Podiumsdiskussion “Semiconductors: The Base of the Software-defined Car” 

Moderiert von Alfred Vollmer (Automobil-Elektronik) diskutierten Jens Fabrowsky (Bosch), Calista Redmond (RISC-V International), Dipti Vachani (arm), Lars Reger (NXP) sowie Magnus Östberg (Mercedes-Benz), über die Stellung von Halbleitern im Automotive-Bereich. Zu den Berichten und Gerüchten, dass die OEMs jetzt ihre eigenen Chips bauen, äußerte sich Lars Rieger von NXP: „Lassen Sie uns ein wenig mit den Mythen aufräumen. Tesla bezieht 99 % seiner Chips von Unternehmen wie uns. Sie haben lediglich einen KI-Beschleuniger entwickelt.” Und über die Halbleiterknappheit kommentierte er: “98 % aller Halbleiter für die Automobilindustrie werden in den nächsten 15 Jahren über 20 nm liegen.” Dipti Vachani von ARM betonte, dass Innovationen durch Corona nicht nachgelassen haben und die Branche in Bewegung sei wie niemals zuvor. Magnus Östberg sprach sich dafür aus, das die Branche professioneller werden sollte beim Umgang mit Risiken. Dass Skalierung in den Fokus rücken muss, darüber waren sich alle Podiumsteilnehmer gleichermaßen klar.

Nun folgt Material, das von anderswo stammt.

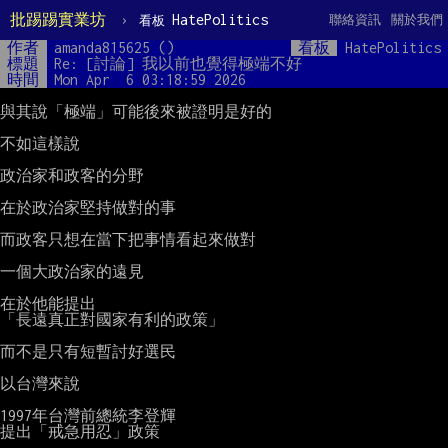
批踢踢實業坊
›
HatePolitics
聯絡資訊
關於我們
看板
作者
amanda815625 ()
看板
HatePolitics
標題
Re: [討論] 我以前也覺得極端不好
時間
Mon Apr  6 03:18:59 2026
與其說「極端」可能後來被證明是好的

不如這樣說

政治家和政客的分野

在於政治家堅持做對的事

而政客只想在當下把事情看起來做對

一個大政治家的遠見

在於他能提出

「長遠真正對國家有利的政策」

而不是只有短暫討好選民

以台灣來說

1997年台灣前總統李登輝

提出「戒急用忍」政策
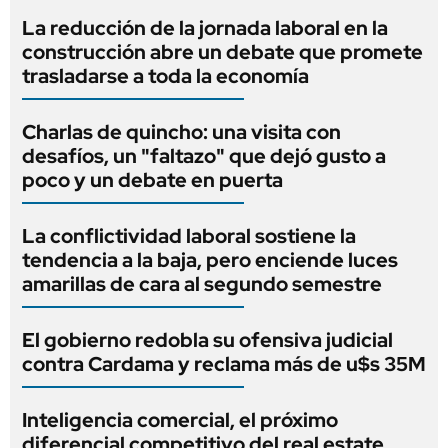
La reducción de la jornada laboral en la
construcción abre un debate que promete
trasladarse a toda la economía
Charlas de quincho: una visita con
desafíos, un "faltazo" que dejó gusto a
poco y un debate en puerta
La conflictividad laboral sostiene la
tendencia a la baja, pero enciende luces
amarillas de cara al segundo semestre
El gobierno redobla su ofensiva judicial
contra Cardama y reclama más de u$s 35M
Inteligencia comercial, el próximo
diferencial competitivo del real estate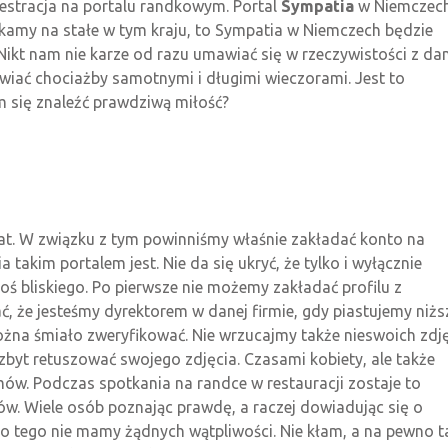
stracja na portalu randkowym. Portal
Sympatia
w Niemczech
amy na stałe w tym kraju, to Sympatia w Niemczech będzie
 Nikt nam nie karze od razu umawiać się w rzeczywistości z da
wiać chociażby samotnymi i długimi wieczorami. Jest to
 się znaleźć prawdziwą miłość?
t. W związku z tym powinniśmy właśnie zakładać konto na
takim portalem jest. Nie da się ukryć, że tylko i wyłącznie
 bliskiego. Po pierwsze nie możemy zakładać profilu z
, że jesteśmy dyrektorem w danej firmie, gdy piastujemy niżs
ożna śmiało zweryfikować. Nie wrzucajmy także nieswoich zdję
zbyt retuszować swojego zdjęcia. Czasami kobiety, ale także
ów. Podczas spotkania na randce w restauracji zostaje to
w. Wiele osób poznając prawdę, a raczej dowiadując się o
do tego nie mamy żądnych wątpliwości. Nie kłam, a na pewno t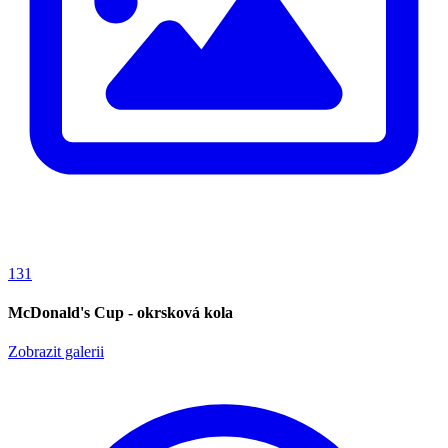
131
McDonald's Cup - okrsková kola
Zobrazit galerii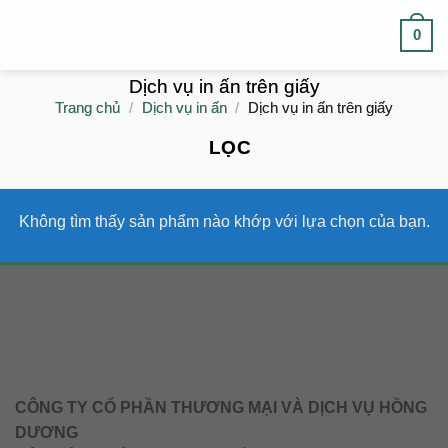
Skip
0
to
content
Dịch vụ in ấn trên giấy
Trang chủ
/
Dịch vụ in ấn
/
Dịch vụ in ấn trên giấy
LỌC
Không tìm thấy sản phẩm nào khớp với lựa chọn của bạn.
CÔNG TY CỔ PHẦN THƯƠNG MẠI VÀ DỊCH VỤ HỒNG
DƯƠNG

User Experience als zentrales Feature des Software-defined Car

Das Fahrzeug als ultimates mobile device: ein großer Themenschwerpunkt beim Fachkongress. Laut Stephan Durach, SVP Connected Company Development bei BMW, rücke die Hardware immer stärker in den Hintergrund, während eine intuitive, natürliche Interaktion im Auto immer wichtiger wird. Bei BMW wird diese in Form eines virtuellen Assistenten oder intelligenter Navigation umgesetzt. Spannend bliebe jedoch, was zum Beispiel mit Apple’s Car Play System passieren würde, sollte es zu Interessenkonflikten beim Thema Benutzeroberfläche kommen.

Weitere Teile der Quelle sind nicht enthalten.